I don't really know anything about the way that SKMD works, so all I can weight in is what's going on in Lanczos:
You take an input matrix with some number of rows (this number doesn't matter, doesn't show up anywhere) and numCols columns (this number matters a lot). You want desiredRank eigenvectors to pop out in the end. So you start with some initial basisVector (number 0), and you iterate again and again taking your input corpus.timesSquared(basisIminusOne) (resultant vector is of size numCols), do some orthogonalization against previous vectors, hang onto this vector.

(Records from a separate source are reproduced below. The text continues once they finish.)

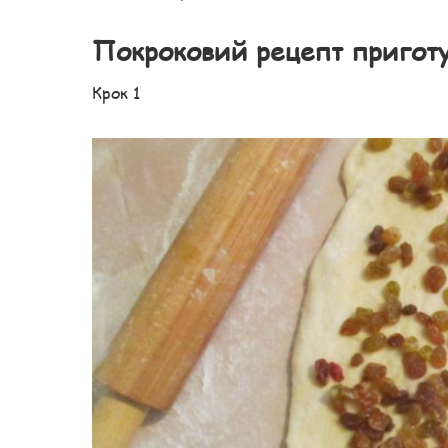
Покроковий рецепт пригот
Крок 1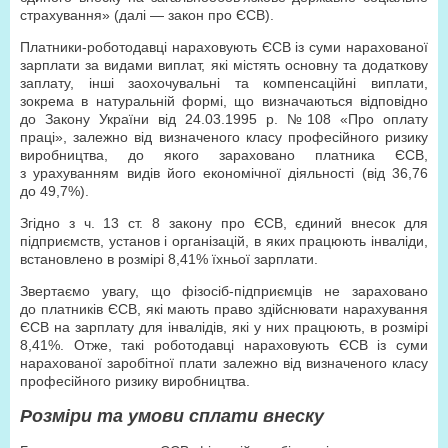
страхування» (далі — закон про ЄСВ).
Платники-роботодавці нараховують ЄСВ із суми нарахованої
зарплати за видами виплат, які містять основну та додаткову
заплату, інші заохочувальні та компенсаційні виплати,
зокрема в натуральній формі, що визначаються відповідно
до Закону України від 24.03.1995 р. №108 «Про оплату
праці», залежно від визначеного класу професійного ризику
виробництва, до якого зараховано платника ЄСВ,
з урахуванням видів його економічної діяльності (від 36,76
до 49,7%).
Згідно з ч. 13 ст. 8 закону про ЄСВ, єдиний внесок для
підприємств, установ і організацій, в яких працюють інваліди,
встановлено в розмірі 8,41% їхньої зарплати.
Звертаємо увагу, що фізосіб-підприємців не зараховано
до платників ЄСВ, які мають право здійснювати нарахування
ЄСВ на зарплату для інвалідів, які у них працюють, в розмірі
8,41%. Отже, такі роботодавці нараховують ЄСВ із суми
нарахованої заробітної плати залежно від визначеного класу
професійного ризику виробництва.
Розміри та умови сплати внеску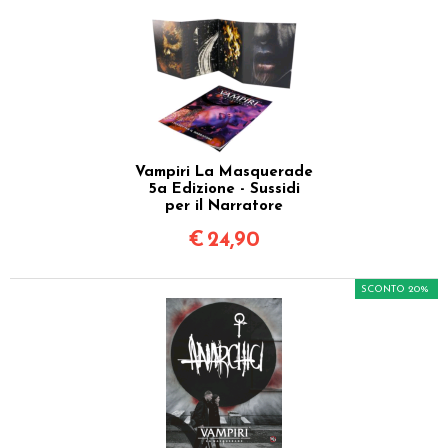
Vampiri La Masquerade
5a Edizione - Sussidi
per il Narratore
€
24,90
SCONTO 20%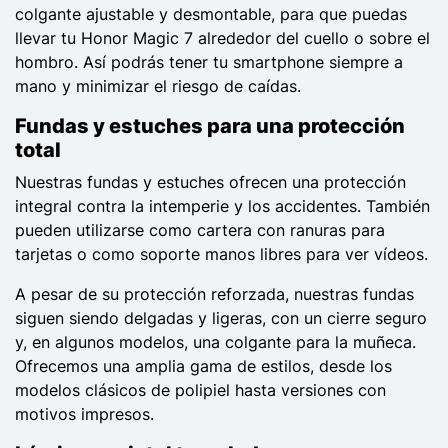
colgante ajustable y desmontable, para que puedas
llevar tu Honor Magic 7 alrededor del cuello o sobre el
hombro. Así podrás tener tu smartphone siempre a
mano y minimizar el riesgo de caídas.
Fundas y estuches para una protección
total
Nuestras fundas y estuches ofrecen una protección
integral contra la intemperie y los accidentes. También
pueden utilizarse como cartera con ranuras para
tarjetas o como soporte manos libres para ver vídeos.
A pesar de su protección reforzada, nuestras fundas
siguen siendo delgadas y ligeras, con un cierre seguro
y, en algunos modelos, una colgante para la muñeca.
Ofrecemos una amplia gama de estilos, desde los
modelos clásicos de polipiel hasta versiones con
motivos impresos.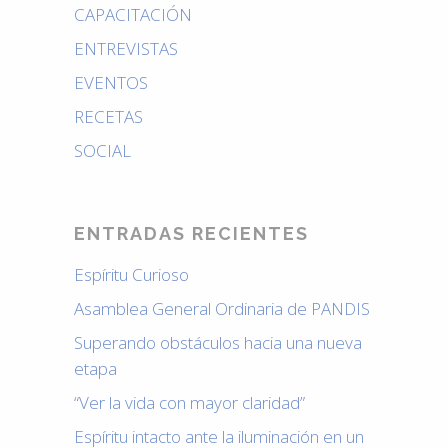
CAPACITACIÓN
ENTREVISTAS
EVENTOS
RECETAS
SOCIAL
ENTRADAS RECIENTES
Espíritu Curioso
Asamblea General Ordinaria de PANDIS
Superando obstáculos hacia una nueva
etapa
“Ver la vida con mayor claridad”
Espíritu intacto ante la iluminación en un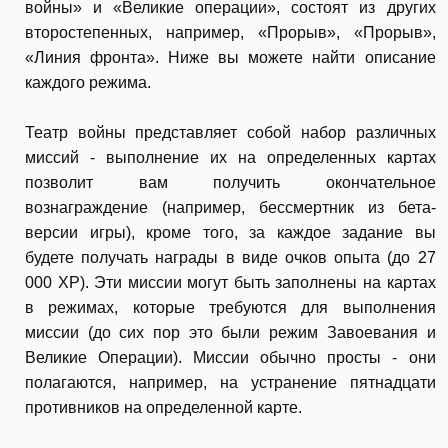
войны» и «Великие операции», состоят из других
второстепенных, например, «Прорыв», «Прорыв»,
«Линия фронта». Ниже вы можете найти описание
каждого режима.
Театр войны представляет собой набор различных
миссий - выполнение их на определенных картах
позволит вам получить окончательное
вознаграждение (например, бессмертник из бета-
версии игры), кроме того, за каждое задание вы
будете получать награды в виде очков опыта (до 27
000 XP). Эти миссии могут быть заполнены на картах
в режимах, которые требуются для выполнения
миссии (до сих пор это были режим Завоевания и
Великие Операции). Миссии обычно просты - они
полагаются, например, на устранение пятнадцати
противников на определенной карте.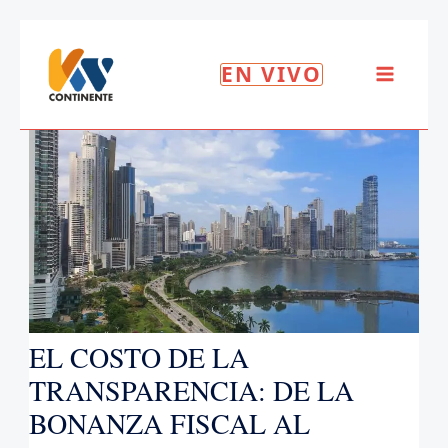
EN VIVO
EL COSTO DE LA
TRANSPARENCIA: DE LA
BONANZA FISCAL AL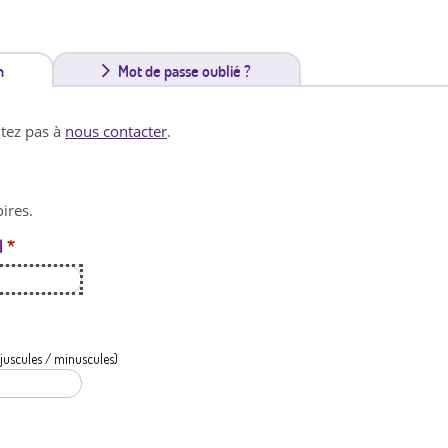
n
(
Mot de passe oublié ?
o
itez pas à
nous contacter
.
n
g
ires.
l
l
*
e
t
a
c
juscules / minuscules)
t
i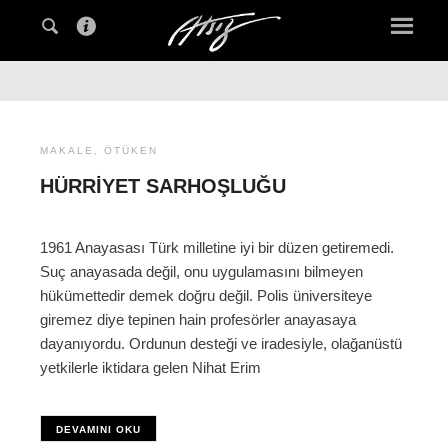
MAKALE
,
ÖTÜKEN
HÜRRIYET SARHOŞLUĞU
1961 Anayasası Türk milletine iyi bir düzen getiremedi.
Suç anayasada değil, onu uygulamasını bilmeyen
hükümettedir demek doğru değil. Polis üniversiteye
giremez diye tepinen hain profesörler anayasaya
dayanıyordu. Ordunun desteği ve iradesiyle, olağanüstü
yetkilerle iktidara gelen Nihat Erim
DEVAMINI OKU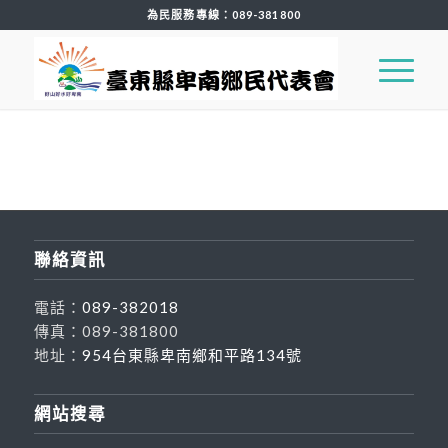
為民服務專線：
089-381800
聯絡資訊
電話：
089-382018
傳真：089-381800
地址：
954台東縣卑南鄉和平路134號
網站搜尋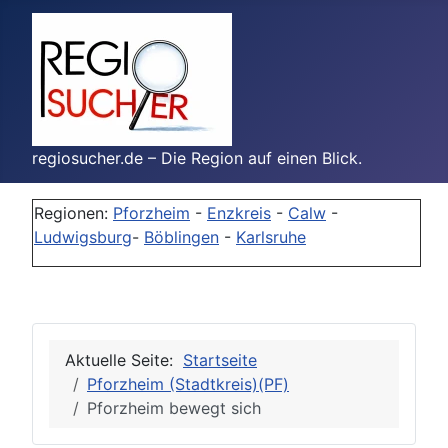
regiosucher.de – Die Region auf einen Blick.
Regionen:
Pforzheim
-
Enzkreis
-
Calw
-
Ludwigsburg
-
Böblingen
-
Karlsruhe
Aktuelle Seite:
Startseite
Pforzheim (Stadtkreis)(PF)
Pforzheim bewegt sich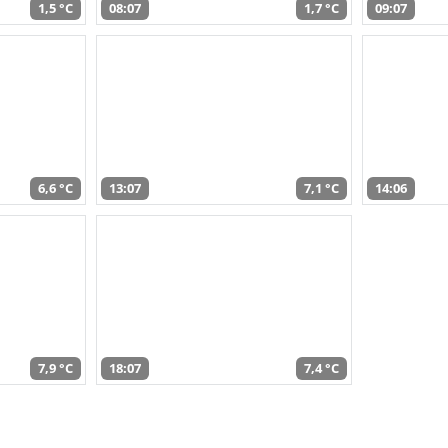
1,5 °C
08:07
1,7 °C
09:07
6,6 °C
13:07
7,1 °C
14:06
7,9 °C
18:07
7,4 °C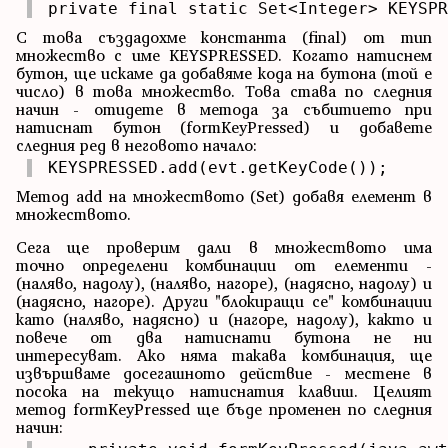
private final static Set<Integer> KEYSPR
С това създадохме константа (final) от тип
множество с име KEYSPRESSED. Когато натиснем
бутон, ще искаме да добавяме кода на бутона (той е
число) в това множество. Това става по следния
начин - отидете в метода за събитието при
натиснат бутон (formKeyPressed) и добавете
следния ред в неговото начало:
KEYSPRESSED.add(evt.getKeyCode());
Метод add на множеството (Set) добавя елемент в
множеството.
Сега ще проверим дали в множеството има
точно определени комбинации от елементи -
(наляво, надолу), (наляво, нагоре), (надясно, надолу) и
(надясно, нагоре). Други "блокиращи се" комбинации
като (наляво, надясно) и (нагоре, надолу), както и
повече от два натиснати бутона не ни
интересуват. Ако няма такава комбинация, ще
извършваме досегашното действие - местене в
посока на текущо натиснатия клавиш. Целият
метод formKeyPressed ще бъде променен по следния
начин: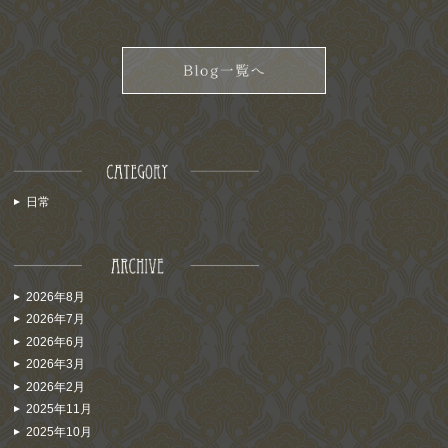
日常
2026年8月
2026年7月
2026年6月
2026年3月
2026年2月
2025年11月
2025年10月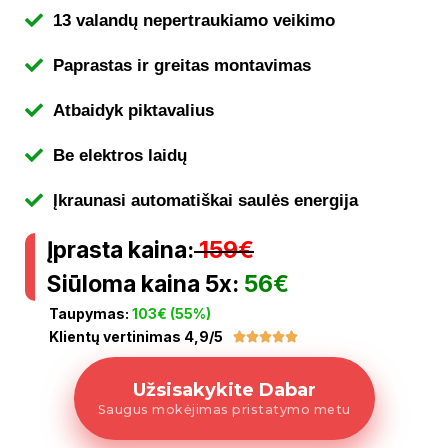
13 valandų nepertraukiamo veikimo
Paprastas ir greitas montavimas
Atbaidyk piktavalius
Be elektros laidų
Įkraunasi automatiškai saulės energija
Įprasta kaina:
159€
Siūloma kaina 5x:
56€
Taupymas:
103€ (55%)
Klientų vertinimas 4,9/5





Užsisakykite Dabar
Saugus mokėjimas pristatymo metu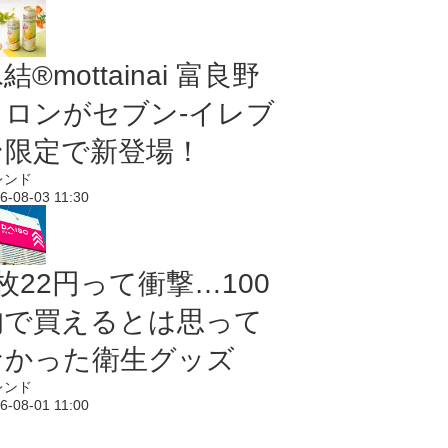
結®mottainai 富良野
メロンがセブン‐イレブ
ン限定で新登場！
レンド
6-08-03 11:30
枚22円って衝撃…100
均で買えるとは思って
なかった衛生グッズ
レンド
6-08-01 11:00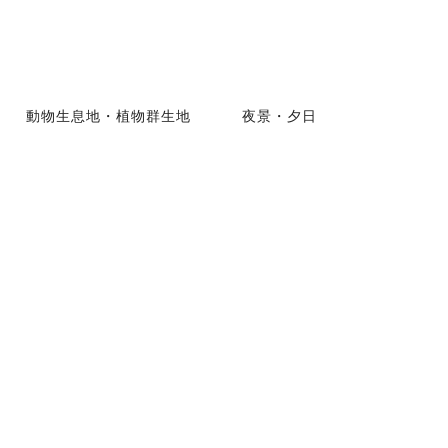
動物生息地・植物群生地
夜景・夕日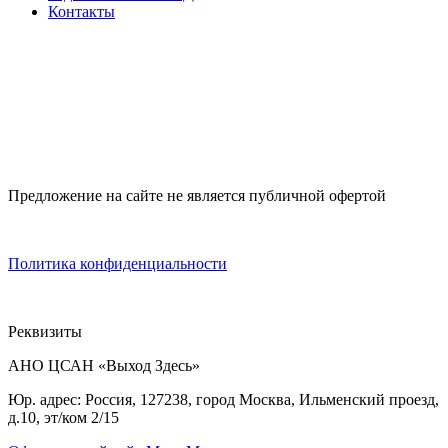
Контакты
Предложение на сайте не является публичной офертой
Политика конфиденциальности
Реквизиты
АНО ЦСАН «Выход Здесь»
Юр. адрес: Россия, 127238, город Москва, Ильменский проезд,
д.10, эт/ком 2/15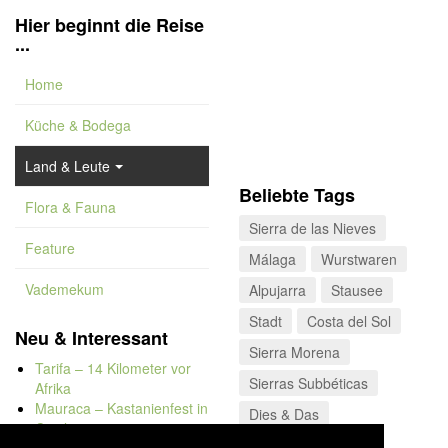
Hier beginnt die Reise
...
Home
Küche & Bodega
Land & Leute
Beliebte Tags
Flora & Fauna
Sierra de las Nieves
Feature
Málaga
Wurstwaren
Vademekum
Alpujarra
Stausee
Stadt
Costa del Sol
Neu & Interessant
Sierra Morena
Tarifa – 14 Kilometer vor
Sierras Subbéticas
Afrika
Mauraca – Kastanienfest in
Dies & Das
Capileira
Naturbadewannen von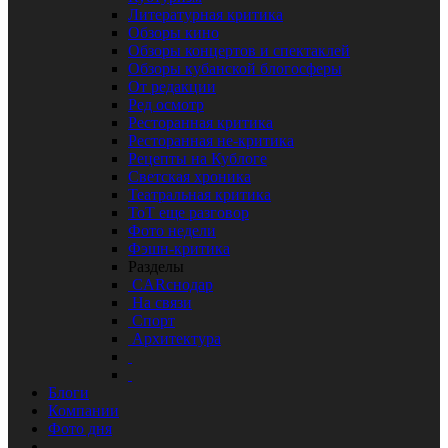
Литературная критика
Обзоры кино
Обзоры концертов и спектаклей
Обзоры кубанской блогосферы
От редакции
Ред осмотр
Ресторанная критика
Ресторанная не-критика
Рецепты на Кублоге
Светская хроника
Театральная критика
ТоТ еще разговор
Фото недели
Фэшн-критика
Разделы
CARснодар
На связи
Спорт
Архитектура
Блоги
Компании
Фото дня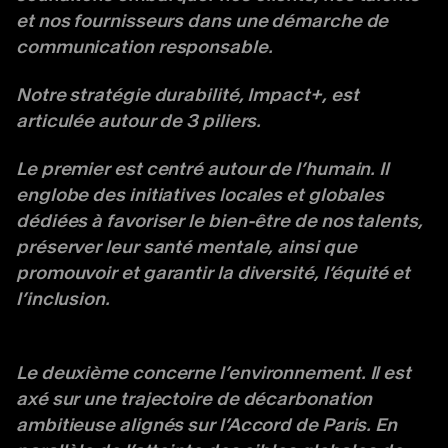
et nos fournisseurs dans une démarche de
communication responsable.
Notre stratégie
durabilité
, Impact+, est
articulée autour de 3 piliers.
Le premier est centré autour de l’humain. Il
englobe des initiatives locales et globales
dédiées à favoriser le bien-être de nos talents,
préserver leur santé mentale, ainsi que
promouvoir et garantir la diversité, l’équité et
l’inclusion.
Le deuxième concerne l’environnement. Il est
axé sur une trajectoire de décarbonation
ambitieuse alignés sur l’Accord de Paris. En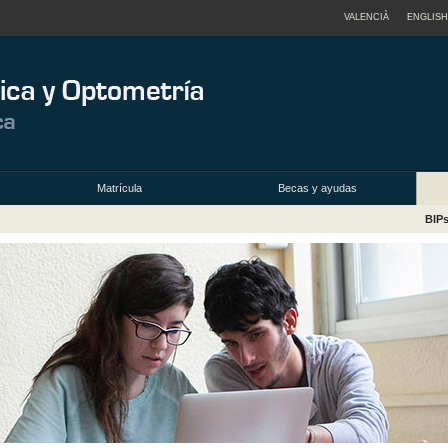
VALENCIÀ
ENGLISH
Matrícula
Becas y ayudas
BIP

Eventually you have desiredRank basisVectors, arranged in the LanczosState object in a Map<Integer,Vector> (it could be a Matrix, certainly, it is, but we're just hanging onto it before building a matrix soon enough). Meanwhile, we're building up a desiredRank x desiredRank tri-diagonal (ie very sparse) matrix using these basis vectors and their inner products.
Now we ask COLT to get the eigenvectors and eigenvalues of the tridiagonal matrix, there will be desiredRank eigenvalues, and desiredRank eigenVectors (each of dimension desiredRank).
Here we get to where you're getting an NPE. We walk along the desiredRank^2 values in the eigenvector matrix ("eigenVects"), and for each of 0... desiredRank, we grab the basisVector (we have desiredRank of them, each of size numCols) and add a linear multiple of it onto something which will be the final eigenvector we'll return at the end of the day.
What is SKMD doing?
LanczosState state = new LanczosState(L, overshoot, numDims, solver.getInitialVector(L));
Path lanczosSeqFiles = new Path(outputCalc, "eigenvectors-" + (System.nanoTime() & 0xFF));
We're making a LanczosState with specifying numCols = overshoot, desiredRank = numDims.
Then we run the solver with desiredRank = overshoot.
Looks like this is inconsistent, the desiredRank should be the same?